Figure 1.

Primary Breast Cells Are More Sensitive to Cisplatin-Induced DNA Lesions Than Primary Lung Cells

(A) Overview of adapted MTT assay to measure cell death. Briefly, cells were seeded at 50% density and treated with high doses of cisplatin for 24 or 48 h. Treatment under these conditions results in cell death (e.g., compare the wells treated with 60 μM cisplatin at 24 and 48 h).

(B) Breast cells are more sensitive to cisplatin than lung cells. Human primary epithelial cells from six donors were treated with a range of cisplatin concentrations. After 48 h, the cell viability was determined by MTT assay. The concentration at which 50% loss of viability occurred (IC₅₀) was calculated (n = 3–6). A t-test was used to compare IC₅₀ values between breast and lung cells.

(C) Treatment with cisplatin results in apoptosis. Nuclear morphology of breast and lung cells was visualized by DAPI stain after 24-h exposure to 80 μM cisplatin (representative experiment, n = 4).

(D) Breast cells more frequently display apoptotic morphology (DAPI stain) after 24 h of cisplatin treatment than lung cells (representative experiment, n = 4). A two-way ANOVA with Bonferroni post-hoc test was carried out to compare differences (*p < 0.05, ***p < 0.001).
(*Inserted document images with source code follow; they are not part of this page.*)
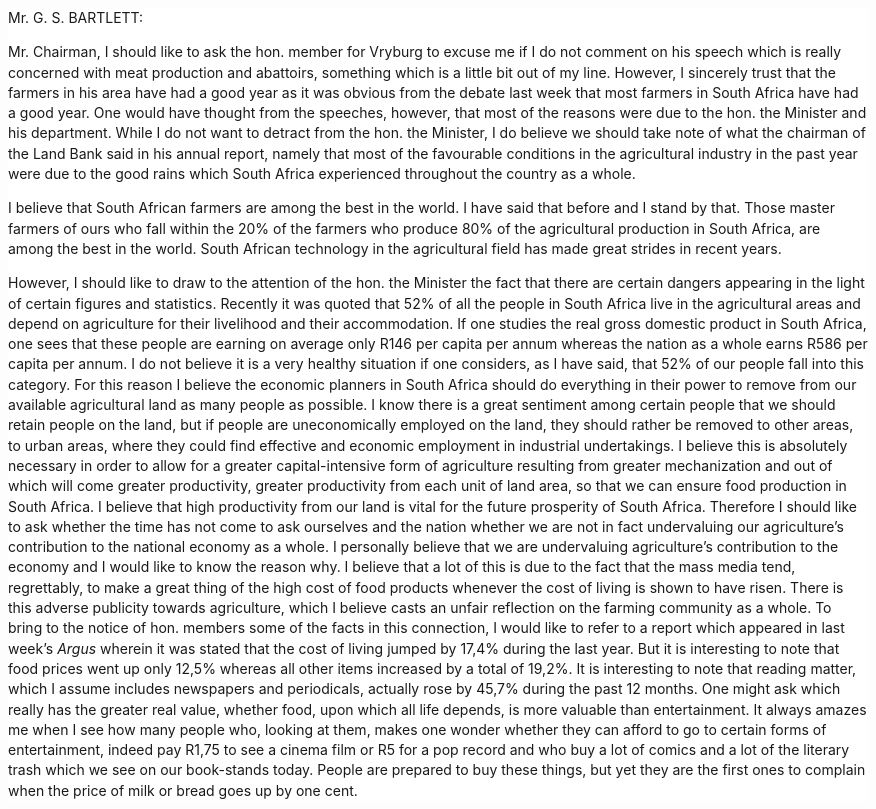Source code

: </speech>

<speech by="#bartlett">

<from>Mr. <person refersTo="hansard_za">G. S. BARTLETT</person>:</from>

<p>Mr. Chairman, I should like to ask the hon. member for Vryburg to excuse me if I do not comment on his speech which is really concerned with meat production and abattoirs, something which is a little bit out of my line. However, I sincerely trust that the farmers in his area have had a good year as it was obvious from the debate last week that most farmers in South Africa have had a good year. One would have thought from the speeches, however, that most of the reasons were due to the hon. the Minister and his department. While I do not want to detract from the hon. the Minister, I do believe we should take note of what the chairman of the Land Bank said in his annual report, namely that most of the favourable conditions in the agricultural industry in the past year were due to the good rains which South Africa experienced throughout the country as a whole.</p>

<p>I believe that South African farmers are among the best in the world. I have said that before and I stand by that. Those master farmers of ours who fall within the 20% of the farmers who produce 80% of the agricultural production in South Africa, are among the best in the world. South African technology in the agricultural field has made great strides in recent years.</p>

<p>However, I should like to draw to the attention of the hon. the Minister the fact that there are certain dangers appearing in the light of certain figures and statistics. Recently it was quoted that 52% of all the people in South Africa live in the agricultural areas and depend on agriculture for their livelihood and their accommodation. If one studies the real gross domestic product in South Africa, one sees that these people are earning on average only <span class="col_8221-8222" refersTo="page_0021"/>R146 per capita per annum whereas the nation as a whole earns R586 per capita per annum. I do not believe it is a very healthy situation if one considers, as I have said, that 52% of our people fall into this category. For this reason I believe the economic planners in South Africa should do everything in their power to remove from our available agricultural land as many people as possible. I know there is a great sentiment among certain people that we should retain people on the land, but if people are uneconomically employed on the land, they should rather be removed to other areas, to urban areas, where they could find effective and economic employment in industrial undertakings. I believe this is absolutely necessary in order to allow for a greater capital-intensive form of agriculture resulting from greater mechanization and out of which will come greater productivity, greater productivity from each unit of land area, so that we can ensure food production in South Africa. I believe that high productivity from our land is vital for the future prosperity of South Africa. Therefore I should like to ask whether the time has not come to ask ourselves and the nation whether we are not in fact undervaluing our agriculture&#x2019;s contribution to the national economy as a whole. I personally believe that we are undervaluing agriculture&#x2019;s contribution to the economy and I would like to know the reason why. I believe that a lot of this is due to the fact that the mass media tend, regrettably, to make a great thing of the high cost of food products whenever the cost of living is shown to have risen. There is this adverse publicity towards agriculture, which I believe casts an unfair reflection on the farming community as a whole. To bring to the notice of hon. members some of the facts in this connection, I would like to refer to a report which appeared in last week&#x2019;s <i>Argus</i> wherein it was stated that the cost of living jumped by 17,4% during the last year. But it is interesting to note that food prices went up only 12,5% whereas all other items increased by a total of 19,2%. It is interesting to note that reading matter, which I assume includes newspapers and periodicals, actually rose by 45,7% during the past 12 months. One might ask which really has the greater real value, whether food, upon which all life depends, is more valuable than entertainment. It always amazes me when I see how many people who, looking at them, makes one wonder whether they can afford to go to certain forms of entertainment, indeed pay R1,75 to see a cinema film or R5 for a pop record and who buy a lot of comics and a lot of the literary trash which we see on our book-stands today. People are prepared to buy these things, but yet they are the first ones to complain when the price of milk or bread goes up by one cent.</p>
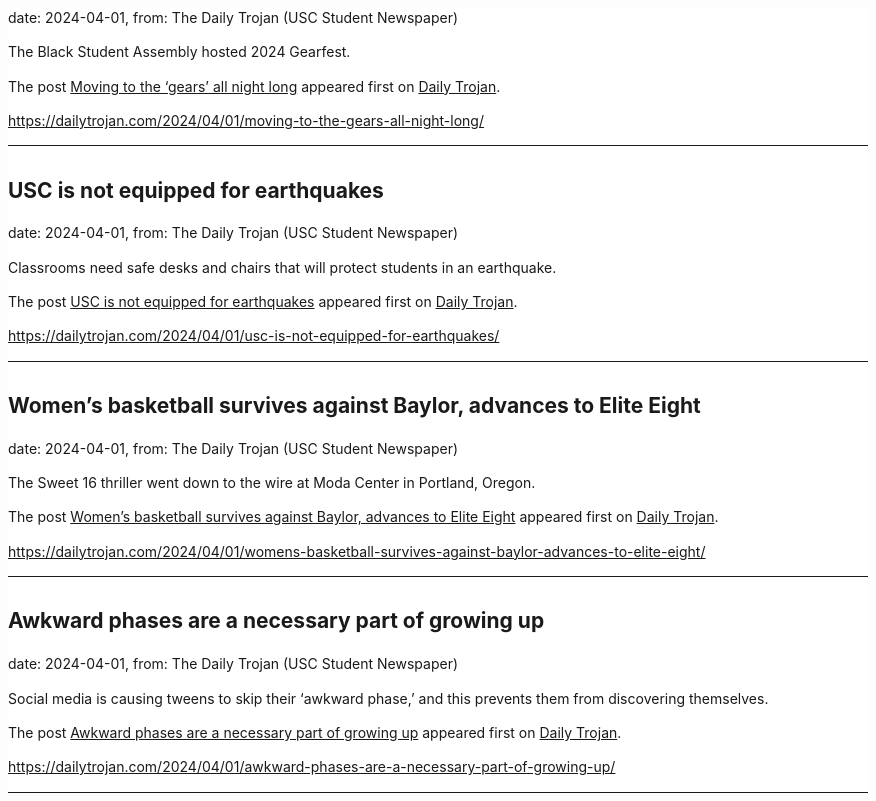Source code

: date: 2024-04-01, from: The Daily Trojan (USC Student Newspaper)

<p>The Black Student Assembly hosted 2024 Gearfest.</p>
<p>The post <a href="https://dailytrojan.com/2024/04/01/moving-to-the-gears-all-night-long/">Moving to the ‘gears’ all night long</a> appeared first on <a href="https://dailytrojan.com">Daily Trojan</a>.</p>
 

<https://dailytrojan.com/2024/04/01/moving-to-the-gears-all-night-long/>

---

## USC is not equipped for earthquakes

date: 2024-04-01, from: The Daily Trojan (USC Student Newspaper)

<p>Classrooms need safe desks and chairs that will protect students in an earthquake.</p>
<p>The post <a href="https://dailytrojan.com/2024/04/01/usc-is-not-equipped-for-earthquakes/">USC is not equipped for earthquakes</a> appeared first on <a href="https://dailytrojan.com">Daily Trojan</a>.</p>
 

<https://dailytrojan.com/2024/04/01/usc-is-not-equipped-for-earthquakes/>

---

## Women’s basketball survives against Baylor, advances to Elite Eight

date: 2024-04-01, from: The Daily Trojan (USC Student Newspaper)

<p>The Sweet 16 thriller went down to the wire at Moda Center in Portland, Oregon.</p>
<p>The post <a href="https://dailytrojan.com/2024/04/01/womens-basketball-survives-against-baylor-advances-to-elite-eight/">Women’s basketball survives against Baylor, advances to Elite Eight</a> appeared first on <a href="https://dailytrojan.com">Daily Trojan</a>.</p>
 

<https://dailytrojan.com/2024/04/01/womens-basketball-survives-against-baylor-advances-to-elite-eight/>

---

## Awkward phases are a necessary part of growing up

date: 2024-04-01, from: The Daily Trojan (USC Student Newspaper)

<p>Social media is causing tweens to skip their ‘awkward phase,’ and this prevents them from discovering themselves.</p>
<p>The post <a href="https://dailytrojan.com/2024/04/01/awkward-phases-are-a-necessary-part-of-growing-up/">Awkward phases are a necessary part of growing up</a> appeared first on <a href="https://dailytrojan.com">Daily Trojan</a>.</p>
 

<https://dailytrojan.com/2024/04/01/awkward-phases-are-a-necessary-part-of-growing-up/>

---
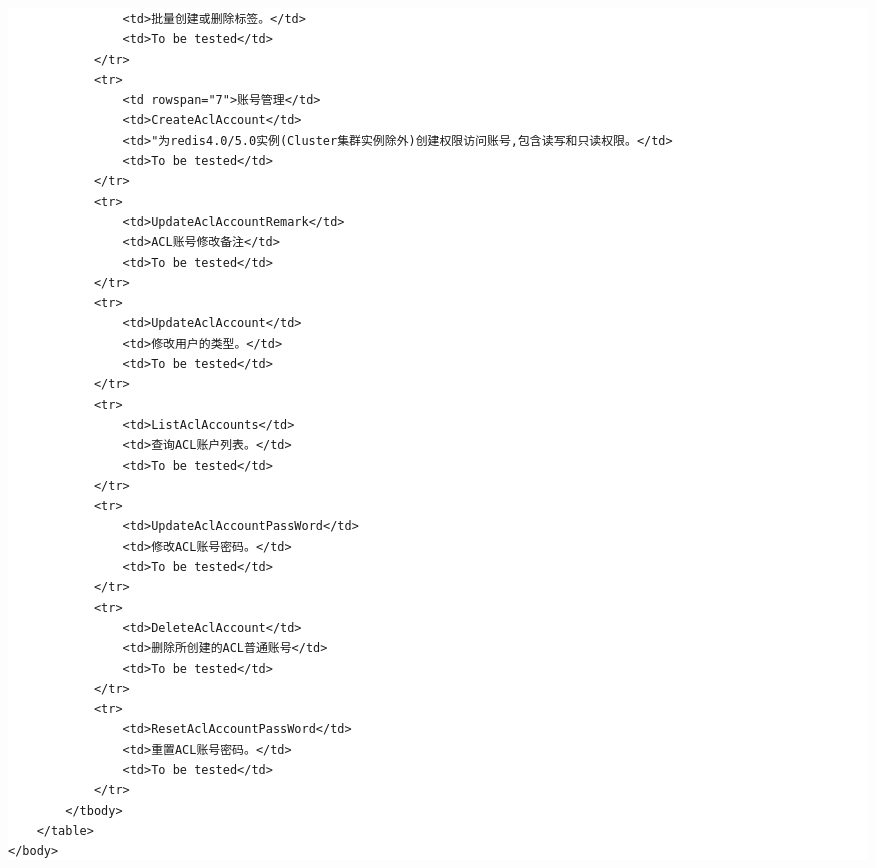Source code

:                     <td>批量创建或删除标签。</td>
                    <td>To be tested</td>
                </tr>
                <tr>
                    <td rowspan="7">账号管理</td>
                    <td>CreateAclAccount</td>
                    <td>"为redis4.0/5.0实例(Cluster集群实例除外)创建权限访问账号,包含读写和只读权限。</td>
                    <td>To be tested</td>
                </tr>
                <tr>
                    <td>UpdateAclAccountRemark</td>
                    <td>ACL账号修改备注</td>
                    <td>To be tested</td>
                </tr>
                <tr>
                    <td>UpdateAclAccount</td>
                    <td>修改用户的类型。</td>
                    <td>To be tested</td>
                </tr>
                <tr>
                    <td>ListAclAccounts</td>
                    <td>查询ACL账户列表。</td>
                    <td>To be tested</td>
                </tr>
                <tr>
                    <td>UpdateAclAccountPassWord</td>
                    <td>修改ACL账号密码。</td>
                    <td>To be tested</td>
                </tr>
                <tr>
                    <td>DeleteAclAccount</td>
                    <td>删除所创建的ACL普通账号</td>
                    <td>To be tested</td>
                </tr>
                <tr>
                    <td>ResetAclAccountPassWord</td>
                    <td>重置ACL账号密码。</td>
                    <td>To be tested</td>
                </tr>
            </tbody>
        </table>
    </body>
</html>
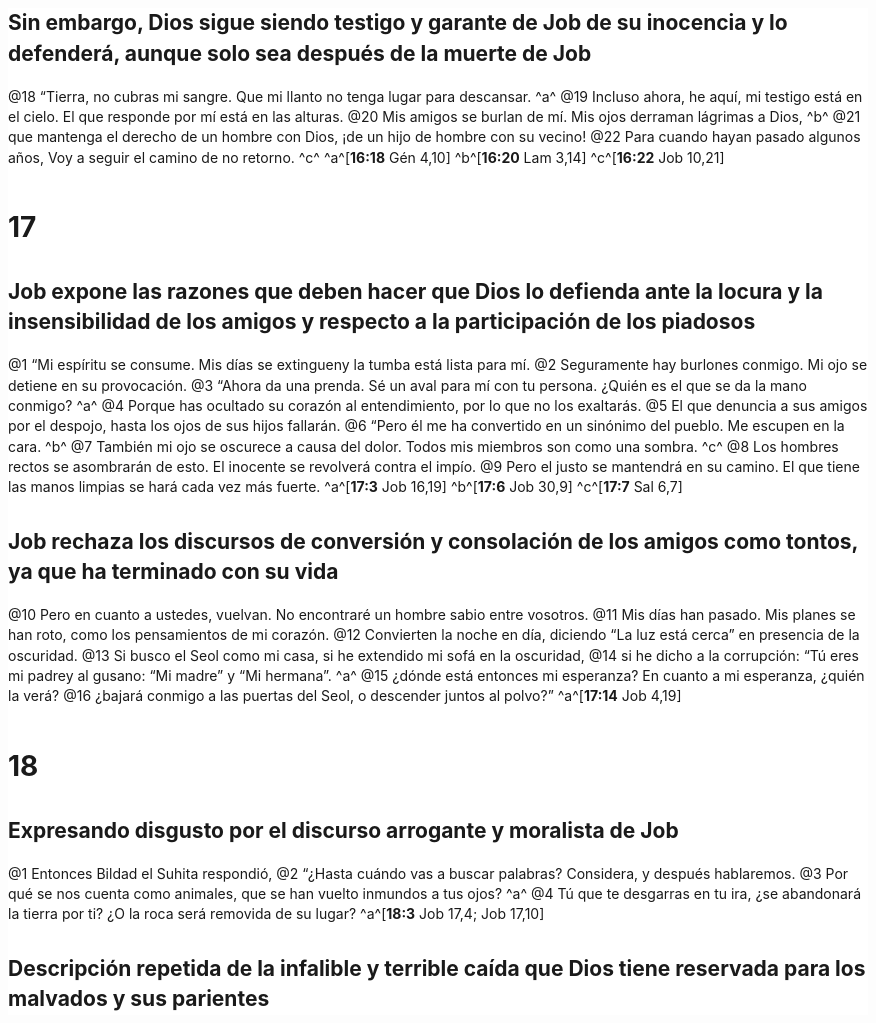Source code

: ## Sin embargo, Dios sigue siendo testigo y garante de Job de su inocencia y lo defenderá, aunque solo sea después de la muerte de Job
@18 “Tierra, no cubras mi sangre. Que mi llanto no tenga lugar para descansar. ^a^ @19 Incluso ahora, he aquí, mi testigo está en el cielo. El que responde por mí está en las alturas. @20 Mis amigos se burlan de mí. Mis ojos derraman lágrimas a Dios, ^b^ @21 que mantenga el derecho de un hombre con Dios, ¡de un hijo de hombre con su vecino! @22 Para cuando hayan pasado algunos años, Voy a seguir el camino de no retorno. ^c^
^a^[**16:18** Gén 4,10] ^b^[**16:20** Lam 3,14] ^c^[**16:22** Job 10,21]

# 17
## Job expone las razones que deben hacer que Dios lo defienda ante la locura y la insensibilidad de los amigos y respecto a la participación de los piadosos
@1 “Mi espíritu se consume. Mis días se extingueny la tumba está lista para mí. @2 Seguramente hay burlones conmigo. Mi ojo se detiene en su provocación. @3 “Ahora da una prenda. Sé un aval para mí con tu persona. ¿Quién es el que se da la mano conmigo? ^a^ @4 Porque has ocultado su corazón al entendimiento, por lo que no los exaltarás. @5 El que denuncia a sus amigos por el despojo, hasta los ojos de sus hijos fallarán. @6 “Pero él me ha convertido en un sinónimo del pueblo. Me escupen en la cara. ^b^ @7 También mi ojo se oscurece a causa del dolor. Todos mis miembros son como una sombra. ^c^ @8 Los hombres rectos se asombrarán de esto. El inocente se revolverá contra el impío. @9 Pero el justo se mantendrá en su camino. El que tiene las manos limpias se hará cada vez más fuerte.
^a^[**17:3** Job 16,19] ^b^[**17:6** Job 30,9] ^c^[**17:7** Sal 6,7]

## Job rechaza los discursos de conversión y consolación de los amigos como tontos, ya que ha terminado con su vida
@10 Pero en cuanto a ustedes, vuelvan. No encontraré un hombre sabio entre vosotros. @11 Mis días han pasado. Mis planes se han roto, como los pensamientos de mi corazón. @12 Convierten la noche en día, diciendo “La luz está cerca” en presencia de la oscuridad. @13 Si busco el Seol como mi casa, si he extendido mi sofá en la oscuridad, @14 si he dicho a la corrupción: “Tú eres mi padrey al gusano: “Mi madre” y “Mi hermana”. ^a^ @15 ¿dónde está entonces mi esperanza? En cuanto a mi esperanza, ¿quién la verá? @16 ¿bajará conmigo a las puertas del Seol, o descender juntos al polvo?”
^a^[**17:14** Job 4,19]

# 18
## Expresando disgusto por el discurso arrogante y moralista de Job
@1 Entonces Bildad el Suhita respondió, @2 “¿Hasta cuándo vas a buscar palabras? Considera, y después hablaremos. @3 Por qué se nos cuenta como animales, que se han vuelto inmundos a tus ojos? ^a^ @4 Tú que te desgarras en tu ira, ¿se abandonará la tierra por ti? ¿O la roca será removida de su lugar?
^a^[**18:3** Job 17,4; Job 17,10]

## Descripción repetida de la infalible y terrible caída que Dios tiene reservada para los malvados y sus parientes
(E) Breast cells are more sensitive to equal amounts of cisplatin-induced DNA lesions at 48 h. The amount of DNA-bound platinum was determined after 48 h of cisplatin treatment (Figure S1A) and plotted against the cellular viability (MTT assay) at 48 h (representative experiment, n = 3). Regression analysis was used to test if the slope and intercept were different. Error bars represent the SD (n = 3).